EXERCISE AIM: State how many lines in the entries below contain "pixels". Write nothing but the number.

EXTRACTED MATERIAL:
=======

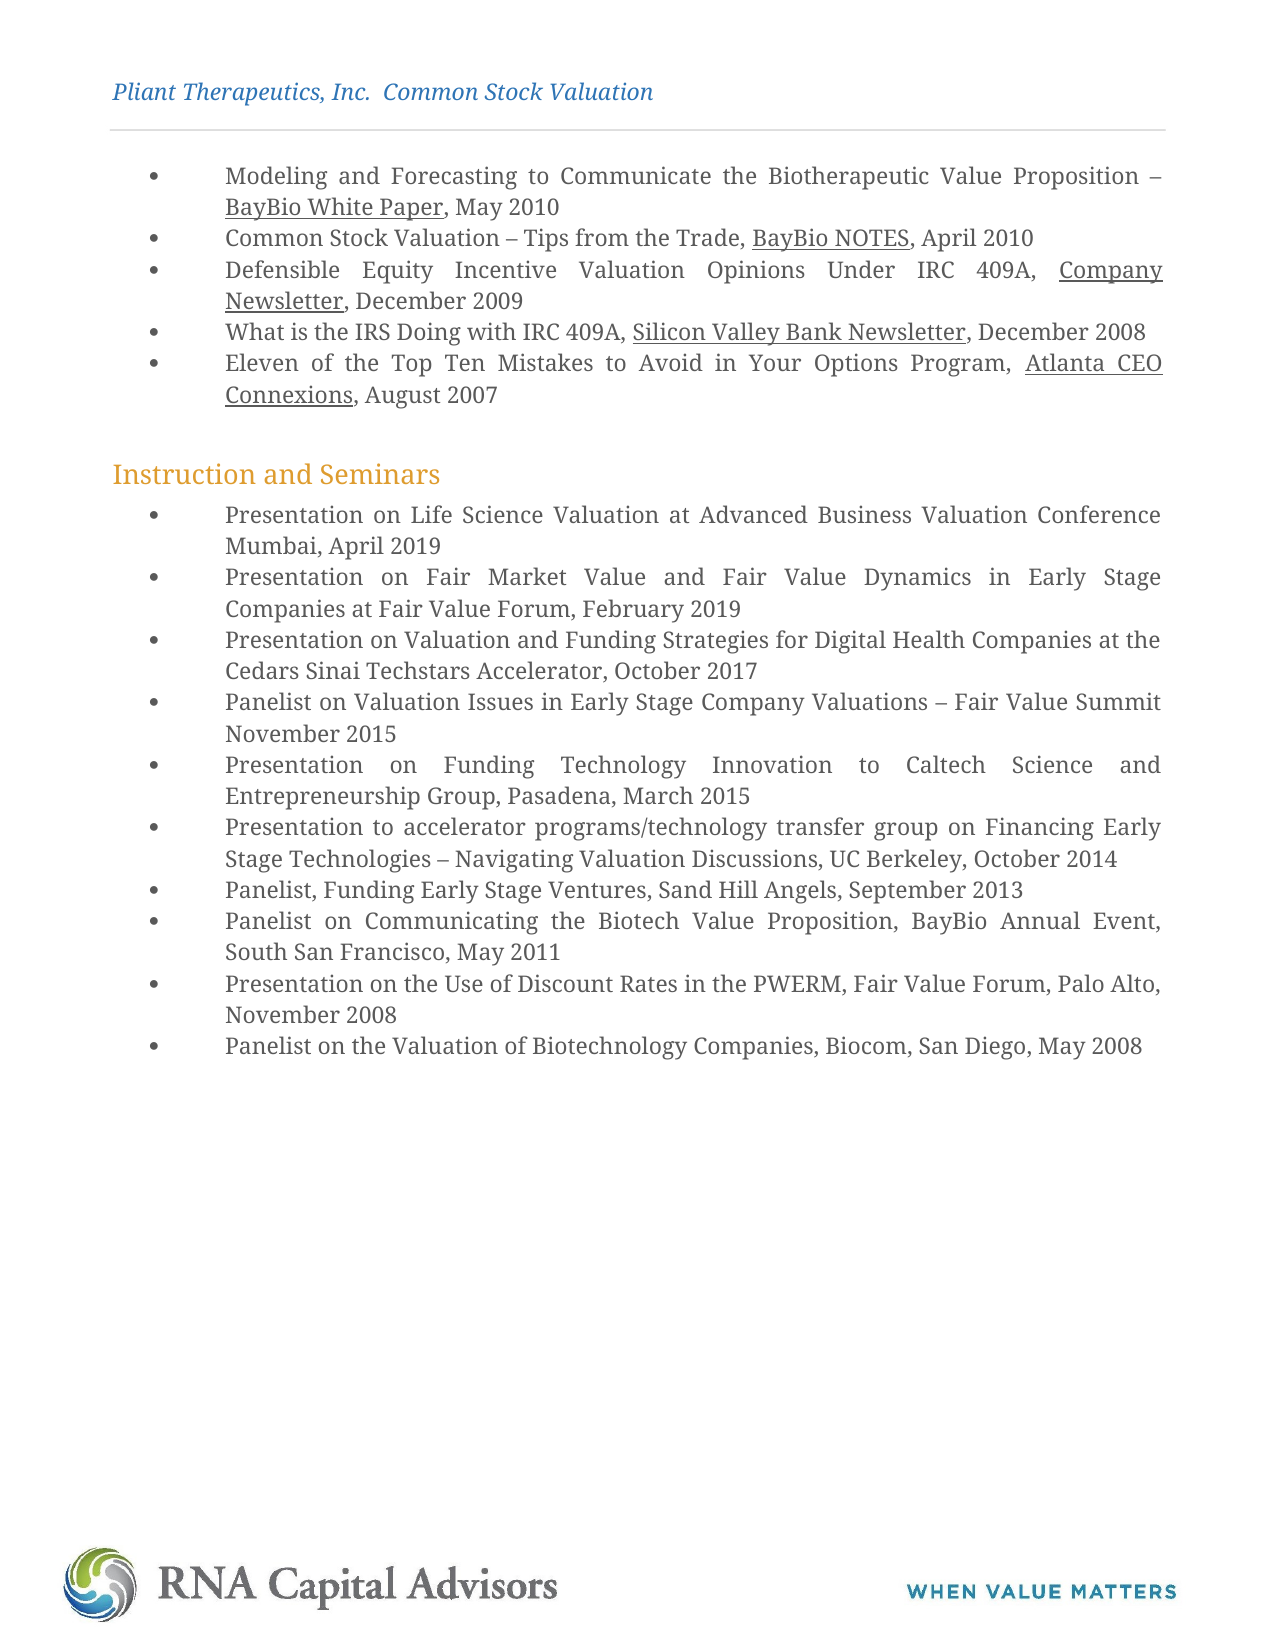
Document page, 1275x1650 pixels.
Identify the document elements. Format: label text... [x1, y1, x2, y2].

text Panelist on Communicating the Biotech Value Proposition, BayBio Annual Event, South San Francisco, May 2011 [150, 904, 1162, 967]
text Instruction and Seminars [112, 455, 1162, 492]
text Panelist on the Valuation of Biotechnology Companies, Biocom, San Diego, May 2008 [150, 1029, 1162, 1061]
text Panelist, Funding Early Stage Ventures, Sand Hill Angels, September 2013 [150, 873, 1162, 904]
text Modeling and Forecasting to Communicate the Biotherapeutic Value Proposition – BayBio White Paper, May 2010 [150, 159, 1162, 222]
text Panelist on Valuation Issues in Early Stage Company Valuations – Fair Value Summit November 2015 [150, 686, 1162, 748]
text Presentation on Valuation and Funding Strategies for Digital Health Companies at the Cedars Sinai Techstars Accelerator, October 2017 [150, 623, 1162, 686]
picture [51, 1536, 1194, 1628]
text Presentation on Funding Technology Innovation to Caltech Science and Entrepreneurship Group, Pasadena, March 2015 [150, 748, 1162, 811]
picture [0, 114, 1275, 138]
text What is the IRS Doing with IRC 409A, Silicon Valley Bank Newsletter, December 2008 [150, 316, 1162, 347]
text Eleven of the Top Ten Mistakes to Avoid in Your Options Program, Atlanta CEO Connexions, August 2007 [150, 347, 1162, 409]
text Presentation to accelerator programs/technology transfer group on Financing Early Stage Technologies – Navigating Valuation Discussions, UC Berkeley, October 2014 [150, 811, 1162, 873]
text Presentation on the Use of Discount Rates in the PWERM, Fair Value Forum, Palo Alto, November 2008 [150, 967, 1162, 1029]
text Defensible Equity Incentive Valuation Opinions Under IRC 409A, Company Newsletter, December 2009 [150, 253, 1162, 316]
text Common Stock Valuation – Tips from the Trade, BayBio NOTES, April 2010 [150, 222, 1162, 253]
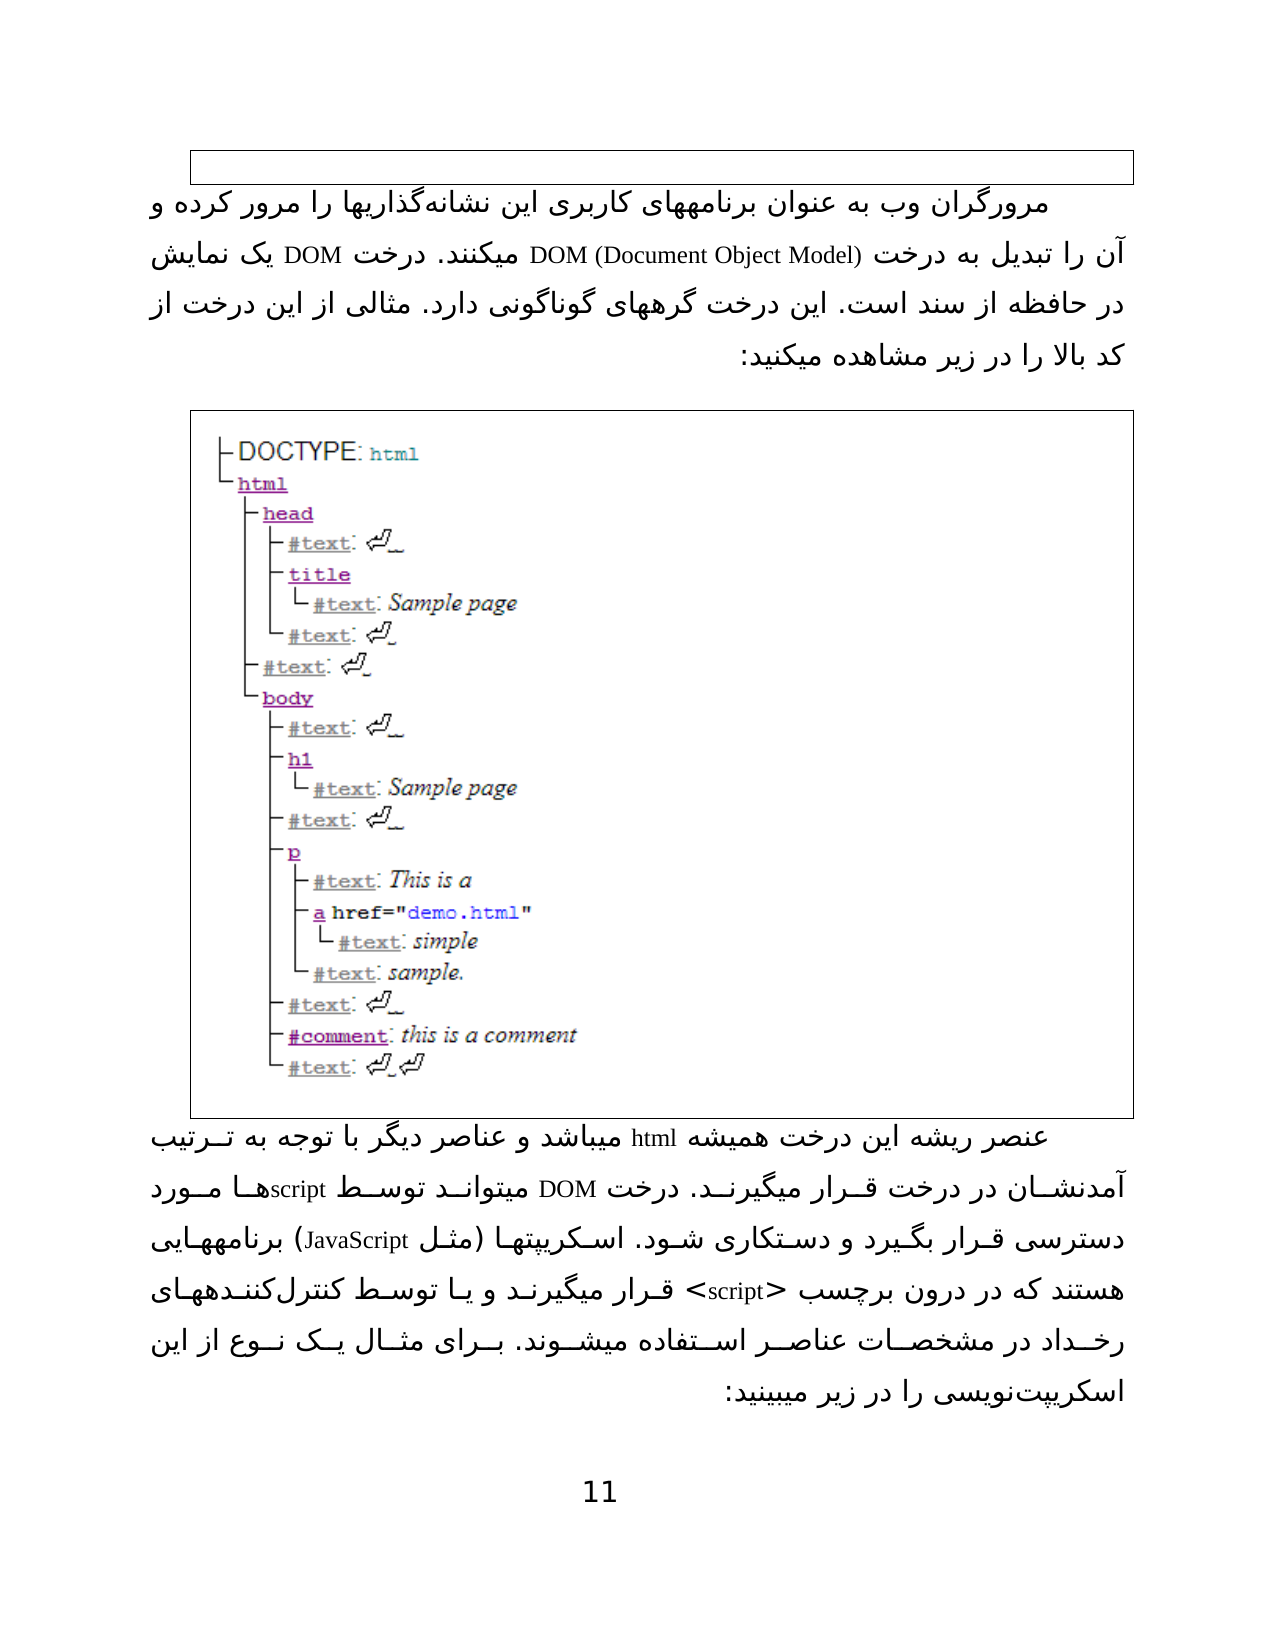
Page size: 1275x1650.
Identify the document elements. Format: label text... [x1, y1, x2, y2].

text عنصر ریشه این درخت همیشه html می​باشد و عناصر دیگر با توجه به ترتیب آمدنشان در درخت قرار می​گیرند. درخت DOM می​تواند توسط scriptها مورد دسترسی قرار بگیرد و دستکاری شود. اسکریپت​ها (مثل JavaScript) برنامه​هایی هستند که در درون برچسب <script> قرار می​گیرند و یا توسط کنترل‌کننده​های رخداد در مشخصات عناصر استفاده می​شوند. برای مثال یک نوع از این اسکریپت‌نویسی را در زیر می​بینید: [150, 1119, 1125, 1408]
text مرورگران وب به عنوان برنامه​های کاربری این نشانه‌گذاری​ها را مرور کرده و آن را تبدیل به درخت DOM (Document Object Model) می​کنند. درخت DOM یک نمایش در حافظه از سند است. این درخت گره​های گوناگونی دارد. مثالی از این درخت از کد بالا را در زیر مشاهده می​کنید: [150, 185, 1125, 372]
picture [199, 412, 627, 1088]
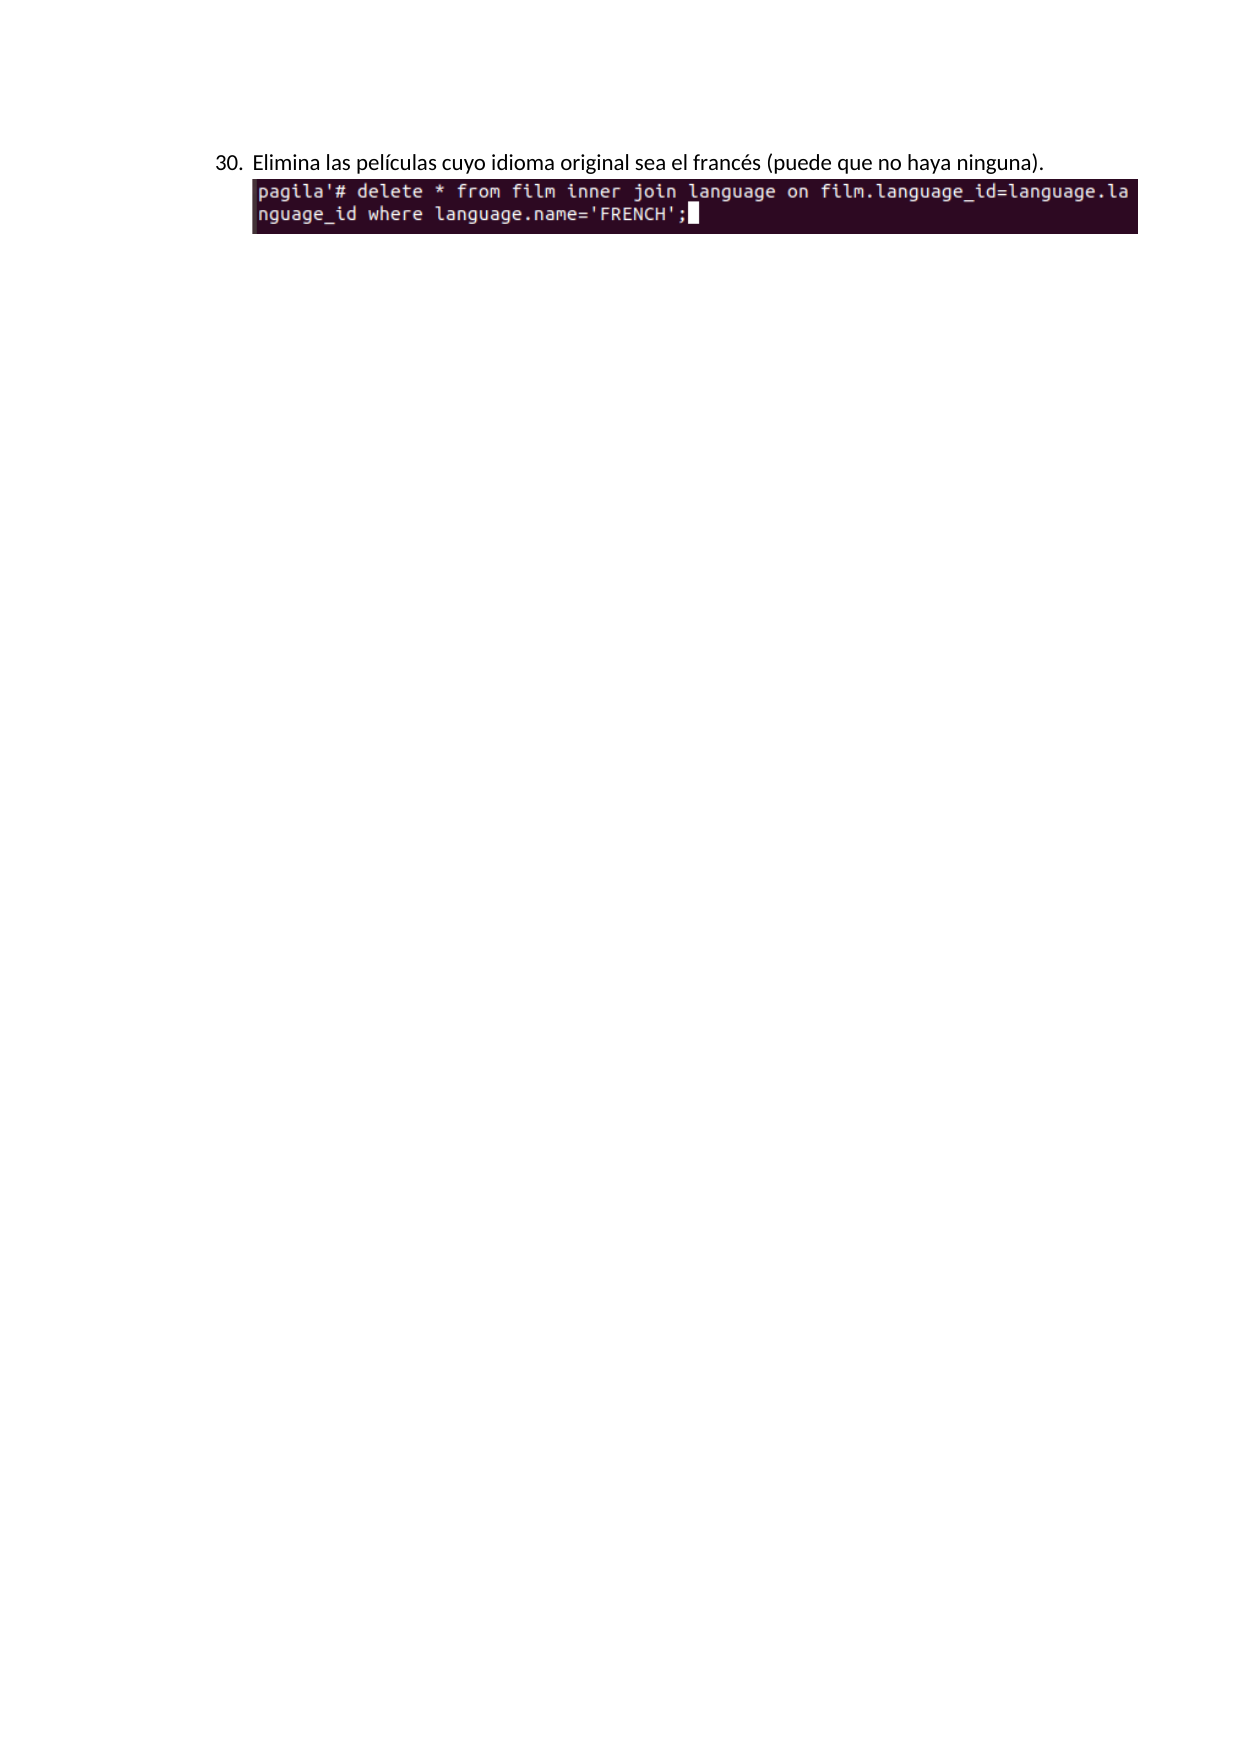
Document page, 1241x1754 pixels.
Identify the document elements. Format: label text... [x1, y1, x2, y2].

list Elimina las películas cuyo idioma original sea el francés (puede que no haya ninguna). [215, 148, 1063, 176]
picture [252, 179, 1138, 234]
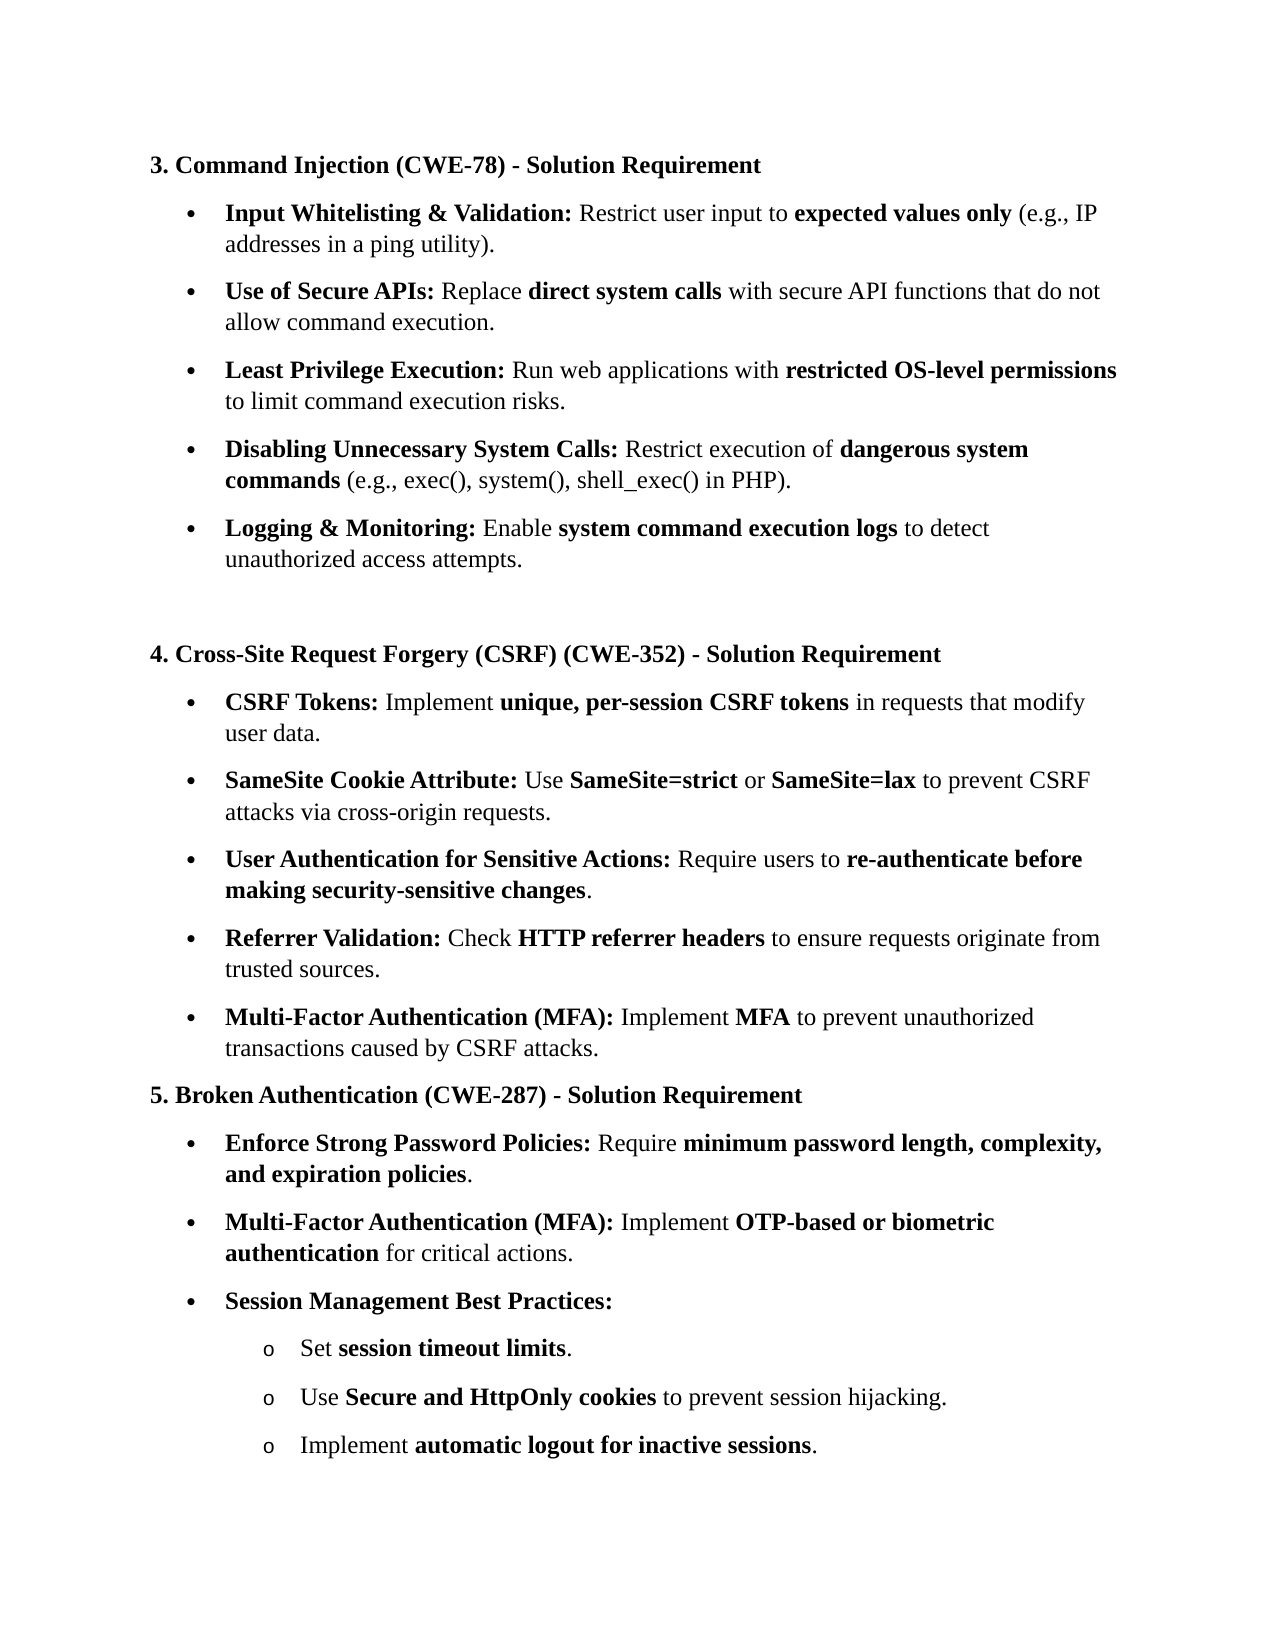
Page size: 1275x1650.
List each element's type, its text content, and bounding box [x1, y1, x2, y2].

=======

RESULT OF THE TASK: 2